I took a friend and her daughter, a prospective student, on a tour of Rhode Island School of Design (RISD) yesterday. I have a long history with RISD — as a student, alumni, teacher and, for several years, administrator — and since graduating in 1988 I’ve held some ambivalence about the place. My quarrels went public a decade ago, so none of that’s a secret. And in the classroom, with RISD students’ excellent skills of analysis and critique, my concerns often get amplified by their current experience. But my concerns are also a story I’ve told often enough that they’ve become part of a script. Walking around campus, answering questions, popping into parts of the school that are off my (currently very narrow) path, I saw the place through fresh eyes. When asked whether I’d make the same choice to attend today that I made in 1984, I tried to equivocate. But the more I spoke, the more I had to admit how tightly my identity is woven into my relationship with this institution. It was disorienting to recognize the depth of my loyalty and respect for the place — and perhaps even more to confront my debt.
Over lunch, my friend and I both commiserated over our desire to be able to immerse ourselves in college at this stage of life. We joked about getting another degree. But the pursuit of advanced study wasn’t at the heart of my yearning. RISD has a Foundation Studies program that’s based in principles of art and design. It’s the place I learned to solve problems in a dynamic, non-linear way. Those skills have been the most valuable in my career, because they’ve allowed me to see beyond the linearity inherent in other forms of education. The problem-solving methods embedded in the scientific method and the five-paragraph essay surely have space for creativity, but they inherently follow a line. As my mentor, the education reformer Ted Sizer, once reflected to me, I solve problems by visualizing information on a field, and after careful (sometimes brooding) analysis things start to connect for me, ultimately snapping into place.
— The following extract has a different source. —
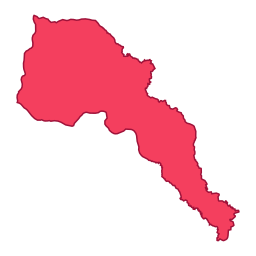 Santuario, Risaralda, Colombia
{"feature_id": "7082276B9908924507903", "entity_name": "Santuario", "entity_type": "district", "adm_level": 2, "iso_a3": "COL", "parent_name": "Colombia", "parent_adm1": "Risaralda", "projection": "mercator", "projection_center": [-75.953, 5.022], "detail": "fine", "context": "isolated", "style": "filled", "palette": "rose", "viewbox_px": 256, "rotation_deg": 0, "n_neighbors": 0, "source": "geoboundaries", "source_scale": "gbopen_adm2", "svg_char_len": 5865}
<svg xmlns="http://www.w3.org/2000/svg" viewBox="0 0 256 256"><path d="M238.5,210.4L236.4,210.4L235.4,210.9L235.1,210.6L235.0,209.1L232.5,208.6L232.9,207.8L232.4,207.3L231.4,207.6L230.8,207.4L230.9,206.7L230.1,206.1L229.8,205.2L228.9,206.0L228.2,205.9L227.6,204.9L227.3,203.5L226.3,203.3L226.4,202.7L227.2,202.4L225.9,200.9L225.6,201.0L224.9,202.2L223.8,202.1L222.9,201.2L222.1,200.9L218.9,201.0L218.5,200.4L218.0,196.8L219.1,195.1L219.1,194.3L218.8,194.0L216.3,193.1L211.8,193.7L211.2,191.9L208.5,192.3L206.3,190.5L206.4,190.1L207.1,189.5L205.9,189.0L205.8,188.7L207.2,188.2L206.9,187.8L205.7,187.5L206.5,186.5L205.8,184.8L206.9,184.3L206.8,183.5L204.8,180.5L202.0,179.2L201.4,178.4L201.5,175.8L200.7,174.5L201.3,172.4L201.2,168.7L200.8,168.2L199.2,168.2L198.4,166.2L197.4,165.5L197.8,163.8L197.1,162.4L195.3,160.3L195.5,160.0L194.7,159.4L193.8,155.4L194.8,154.1L194.9,152.8L194.8,151.4L194.2,150.0L194.5,146.9L193.5,145.8L193.4,143.9L194.5,141.3L194.5,140.5L195.3,139.9L195.4,138.6L196.0,137.9L195.7,136.3L195.8,131.3L194.1,126.3L192.7,125.2L189.8,123.9L187.1,123.2L185.3,121.8L185.0,121.4L185.0,120.2L183.5,118.3L183.2,115.8L181.7,114.3L181.2,112.8L178.5,111.9L176.8,110.8L177.5,109.4L176.6,108.1L175.4,107.8L172.8,109.1L170.4,108.6L169.9,107.7L169.3,105.6L167.8,105.5L166.5,104.5L166.2,102.6L165.5,101.6L165.5,100.5L164.6,100.4L162.7,101.5L161.4,100.7L160.7,100.7L159.2,102.1L158.4,101.3L158.4,100.1L157.2,99.1L155.4,98.7L152.2,97.2L150.8,97.8L147.4,95.5L147.2,94.6L147.6,93.7L146.4,92.5L146.2,91.3L145.4,89.9L145.4,88.3L145.9,88.1L146.6,88.4L146.8,87.6L147.9,86.1L147.9,84.1L148.3,84.5L149.0,84.4L148.5,84.0L148.9,83.4L149.8,83.1L150.2,82.5L150.6,82.4L150.6,81.9L149.7,82.0L149.3,79.4L149.5,78.7L150.5,78.7L151.4,78.1L151.5,76.5L151.0,75.6L151.3,73.9L150.7,73.4L150.8,71.6L151.9,71.6L153.0,70.6L153.0,70.1L154.8,68.7L155.0,68.3L154.3,67.9L154.2,67.0L152.6,63.9L151.0,63.8L150.4,63.3L151.2,62.4L150.8,61.7L151.3,60.8L150.4,60.5L149.9,59.6L149.4,59.7L149.2,60.2L148.0,60.4L147.3,60.2L145.6,60.7L144.5,59.9L143.9,61.3L143.1,61.4L141.5,62.9L140.7,62.3L139.9,62.3L139.7,61.7L138.4,60.7L137.8,59.2L136.8,59.2L135.7,58.3L134.8,58.6L134.0,57.9L133.4,58.3L132.7,58.1L132.3,57.2L130.7,56.3L129.6,54.0L128.8,54.3L127.8,53.7L126.9,54.4L127.1,54.8L128.6,55.0L128.7,55.3L128.7,55.5L127.3,56.3L126.2,56.1L125.3,56.4L123.7,56.1L123.9,54.6L122.9,54.0L121.7,52.3L122.2,51.4L122.0,50.1L122.4,48.8L123.4,47.7L123.2,46.7L121.3,46.4L120.6,45.5L118.7,44.7L117.9,43.8L116.3,43.8L114.9,41.7L114.8,40.0L113.7,37.9L111.1,35.6L110.1,34.1L108.4,33.5L107.9,32.8L107.1,32.9L107.1,32.2L105.9,30.4L104.9,29.9L103.3,28.0L102.5,27.8L101.9,26.9L100.7,26.5L99.4,25.4L98.1,23.3L95.5,20.5L92.0,20.2L89.6,19.5L85.4,18.9L81.5,19.1L79.0,19.9L76.6,20.2L73.2,19.5L70.6,19.4L68.1,20.4L66.4,20.5L62.7,19.6L58.5,21.3L56.3,22.7L54.9,21.8L51.0,22.4L48.6,20.2L48.2,19.3L47.7,19.1L45.8,18.6L43.2,17.3L39.7,18.4L38.7,18.4L37.0,16.6L34.1,15.4L33.6,16.2L33.3,19.1L34.2,22.0L35.6,24.4L35.7,31.4L35.0,33.1L33.0,35.3L32.3,37.8L32.3,39.8L32.9,42.9L32.8,45.9L32.5,46.8L31.2,48.2L30.2,48.5L27.9,50.3L26.2,51.1L24.5,53.4L24.1,60.3L23.5,63.2L23.6,67.1L23.9,69.2L25.3,73.5L25.3,74.3L24.5,75.5L22.8,76.0L21.7,77.3L21.2,79.7L22.3,84.0L22.1,86.8L21.4,88.7L18.6,91.7L18.7,92.7L17.3,94.9L17.1,97.7L17.7,101.0L17.2,102.5L19.5,103.2L21.1,104.3L24.1,107.8L25.9,108.9L27.4,110.2L31.7,115.7L34.6,118.5L37.4,120.1L40.7,120.1L41.6,119.7L43.7,120.7L45.1,121.0L47.5,120.9L49.4,120.6L50.8,121.2L54.3,120.7L58.0,121.1L61.0,122.2L65.7,124.9L72.1,126.2L73.6,125.6L74.4,123.3L78.7,118.6L80.3,116.3L81.5,115.5L83.2,113.4L83.9,113.0L85.4,112.4L86.7,112.3L89.9,113.1L95.3,113.2L98.3,112.7L100.1,111.4L101.8,111.1L103.7,111.3L105.7,112.0L106.3,112.9L107.1,118.1L104.9,120.9L104.9,124.1L106.0,125.8L108.5,128.2L109.5,130.4L111.8,132.4L113.8,133.5L115.2,133.8L117.2,133.7L123.7,131.0L125.7,129.1L131.0,129.4L132.4,129.8L134.2,131.0L135.8,133.2L136.6,135.6L137.2,141.3L138.9,146.9L138.7,149.8L139.6,152.9L140.9,154.8L142.5,156.5L147.6,159.1L148.8,160.3L150.5,160.5L151.7,161.4L152.5,161.2L153.3,161.7L154.8,161.9L156.0,162.9L156.6,162.4L157.4,162.7L158.3,162.5L158.5,163.2L159.3,162.5L159.7,162.7L160.9,164.1L160.4,165.2L161.8,165.9L161.8,166.8L162.3,167.5L161.8,167.9L162.3,168.8L161.8,170.2L161.9,172.7L162.2,173.7L161.9,174.5L162.1,175.1L161.9,176.6L163.6,177.9L164.1,178.7L165.1,179.1L165.0,179.7L165.8,180.8L166.7,181.3L167.7,181.1L169.3,181.6L169.7,182.7L170.8,183.0L173.1,185.5L174.7,185.5L176.0,188.2L178.0,189.1L178.8,190.8L179.7,191.9L181.0,195.8L181.2,197.5L180.1,198.3L180.5,199.2L180.9,199.5L181.6,199.3L181.8,199.7L182.5,199.8L183.7,200.9L185.5,200.0L186.8,200.5L187.2,201.1L187.2,202.6L188.7,203.5L188.5,204.8L188.7,205.4L189.3,205.7L190.1,205.5L190.3,206.3L191.1,206.1L191.6,207.3L192.7,207.6L193.6,207.4L193.6,207.7L193.0,208.3L193.3,209.2L194.5,209.3L194.1,208.5L195.1,208.8L195.6,208.2L196.3,208.1L197.6,208.3L197.6,208.6L198.1,209.0L197.8,209.6L198.5,210.8L199.2,210.5L199.2,211.1L200.5,211.5L200.1,212.3L200.2,212.8L201.8,213.2L201.8,213.6L200.9,213.6L200.7,214.1L201.0,214.6L201.4,214.3L201.7,214.5L201.5,215.0L201.8,215.6L201.4,216.0L201.7,216.6L203.5,218.8L204.4,218.7L205.1,218.1L206.6,218.7L206.7,219.1L207.4,219.7L207.4,220.2L207.9,220.6L208.4,222.0L209.5,223.2L209.5,224.8L210.2,224.3L211.0,224.4L211.3,225.0L212.2,225.3L212.7,225.8L213.2,225.8L215.4,226.7L216.8,226.5L217.3,226.9L217.8,228.0L217.4,229.3L218.1,229.5L217.1,232.5L219.0,233.9L218.0,235.3L218.0,237.3L217.2,237.6L217.0,238.1L217.1,240.4L217.8,240.6L218.6,240.5L219.5,239.2L220.0,239.0L222.7,240.4L223.7,240.6L225.9,239.6L226.9,238.8L227.6,237.6L228.0,235.7L228.4,230.2L230.8,229.7L231.0,226.9L232.9,226.2L233.9,225.2L233.1,222.0L232.3,221.4L230.4,220.8L229.9,219.7L230.2,219.3L231.3,219.5L232.4,219.2L235.1,216.7L235.3,216.0L234.0,214.8L233.9,214.0L234.8,213.2L238.8,212.0L238.9,211.5L238.5,210.4Z" fill="#f43f5e" stroke="#9f1239" stroke-width="1.5"/></svg>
I don’t need another degree. And I certainly don’t need to submit myself to the orthodoxies and ideologies of another graduate program. I know how to teach and I know how to learn. Whether I know how to make space for my own learning, whether I can protect my time enough to go deeply into new terrain… well, those are fair questions.
In yesterday’s post I wrote about feeling my age. But I think I was really writing about the drudgery of maintaining and managing the status quo. So much of middle age is focused on getting the job done and treading water. What I’m yearning for is a period of imagining and discovering. A myth in American culture is that education ends with graduation, sometimes after a sequence of graduations. But there’s so much more to learn.
So there’s my challenge: chart and shape a period of deep learning. Maybe find some new learning buddies… And definitely put up firewalls.